Stablecoin legislation will pass both houses of Congress and be signed by President Trump in 2025, but market structure legislation will not. Legislation to formalize and establish a registration and oversight regime for U.S. stablecoin issuers is set to pass with bipartisan support and be signed into law by the end of the year, coupled with expected easing of restrictions on banks, trusts, and depository institutions. Will lead to significant growth in stablecoin adoption. Market structure – establishing registration, disclosure and oversight requirements for token issuers and exchanges, or adjusting existing SEC and CFTC rules to incorporate them – is more complex and will not be completed, adopted and signed in 2025 become law.
The United States will not buy Bitcoin in 2025, but will use the Bitcoin it already holds to create inventories, and there will be some action within departments and agencies to review expanded Bitcoin reserves.
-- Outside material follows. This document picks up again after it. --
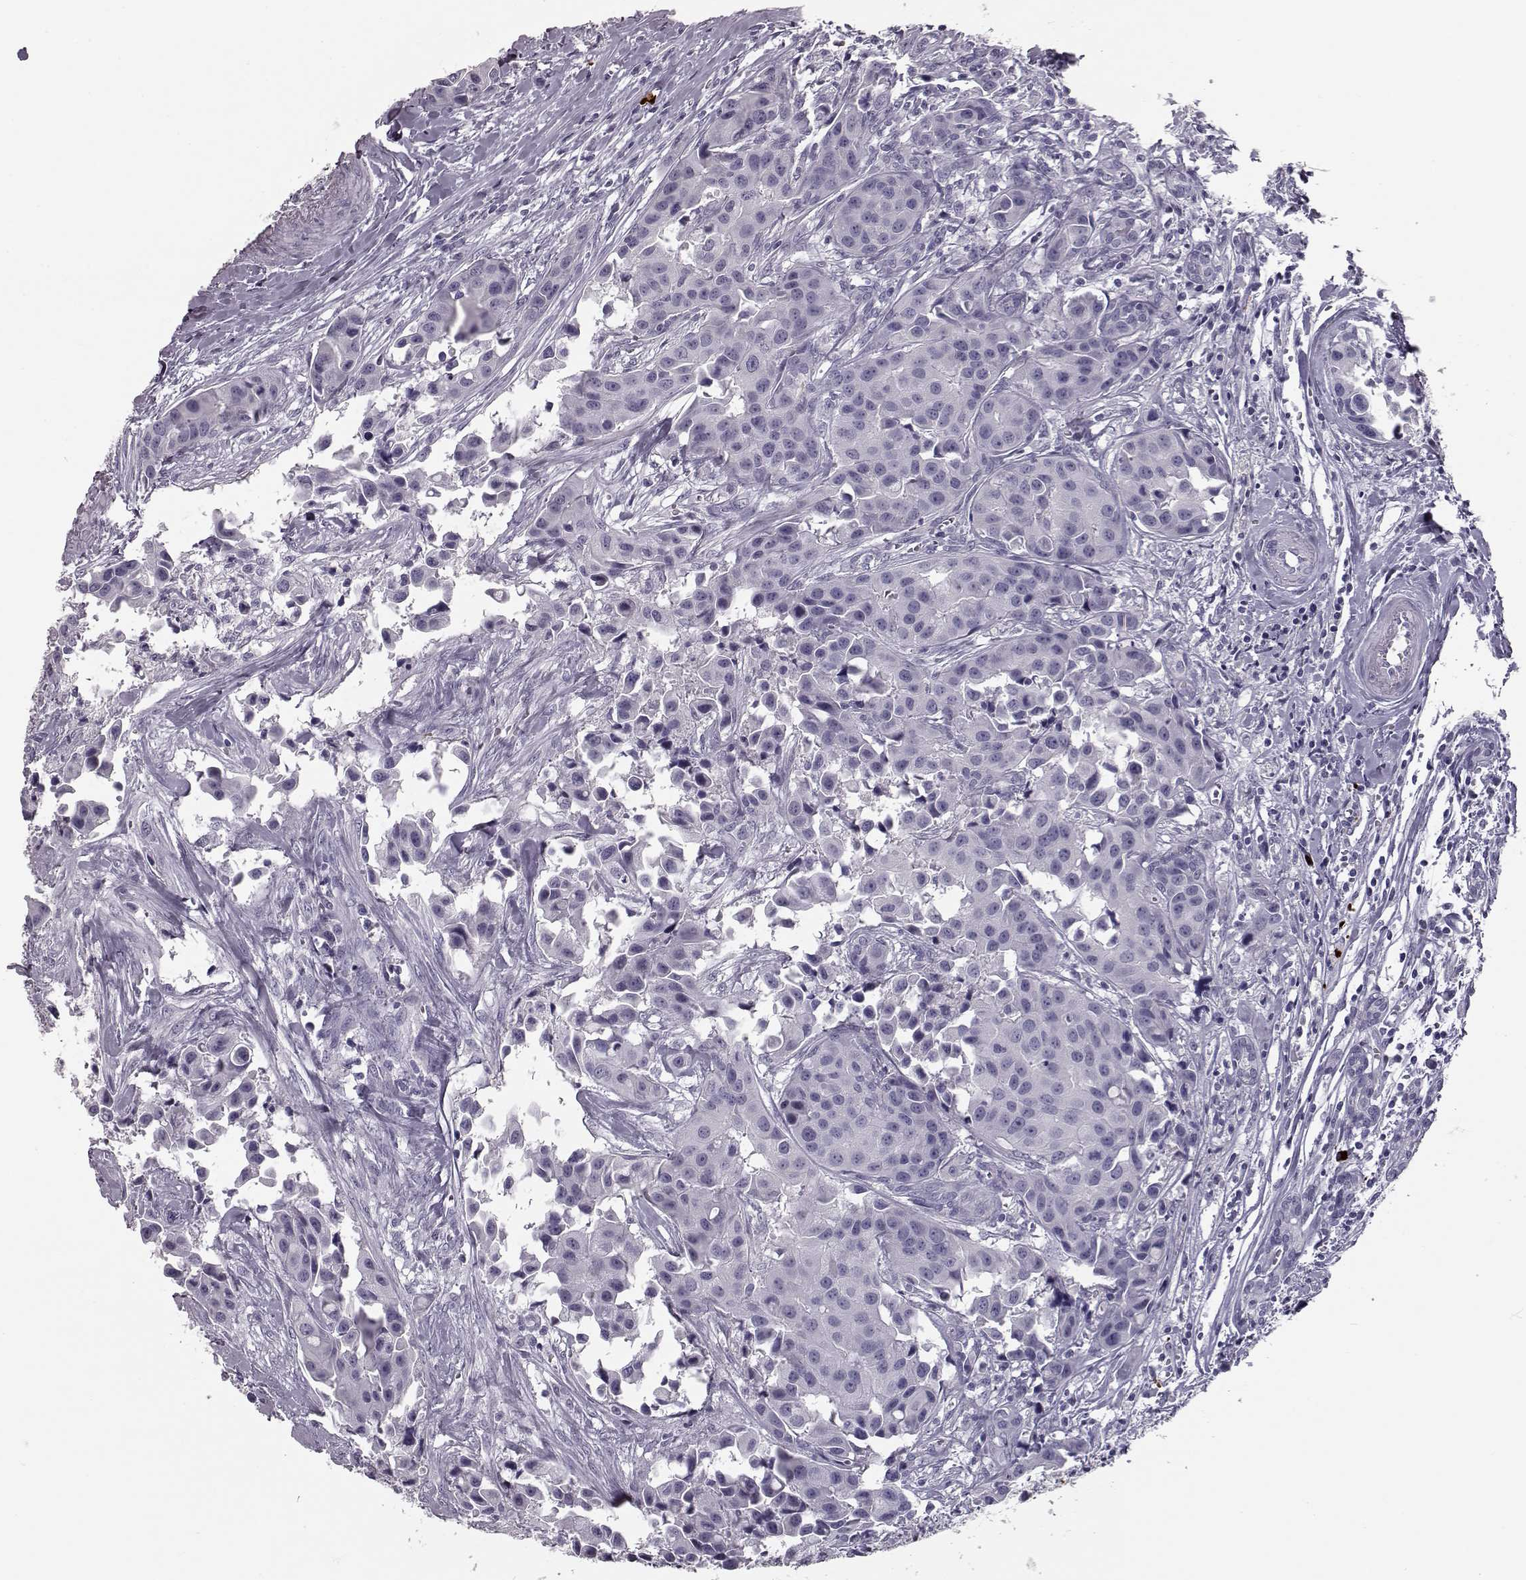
{"staining": {"intensity": "negative", "quantity": "none", "location": "none"}, "tissue": "head and neck cancer", "cell_type": "Tumor cells", "image_type": "cancer", "snomed": [{"axis": "morphology", "description": "Adenocarcinoma, NOS"}, {"axis": "topography", "description": "Head-Neck"}], "caption": "The immunohistochemistry photomicrograph has no significant expression in tumor cells of head and neck adenocarcinoma tissue.", "gene": "CCL19", "patient": {"sex": "male", "age": 76}}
The U.S. Securities and Exchange Commission will investigate Prometheum, the first so-called "special purpose broker-dealer." A previously unknown broker-dealer popped up that happened to be in line with the SEC's overall view. Chairman Gensler’s views on the status of digital assets as securities raise eyebrows in 2023, especially as the unknown company acquiresWhen the first new category of broker-dealer license was issued. The CEO was rebuked in Congress by Republican members of the House Financial Services Committee, according to FINRA records. Republicans have called on the Justice Department and the Securities and Exchange Commission to investigate Prometheum's "ties to ," while others have pointed to irregularities in its fundraising and reporting. Regardless of whether Prometheum is investigated, the special purpose broker-dealer license will likely be revoked in 2025.
Dogecoin will eventually reach $1, and the world’s largest and oldest Meme coin will have a market capitalization of $100 billion. However, Dogecoin’s market cap will be overshadowed by the Ministry of Efficiency, which will identify and successfully implement reductions in amounts that exceed Dogecoin’s 2025 high-water market cap.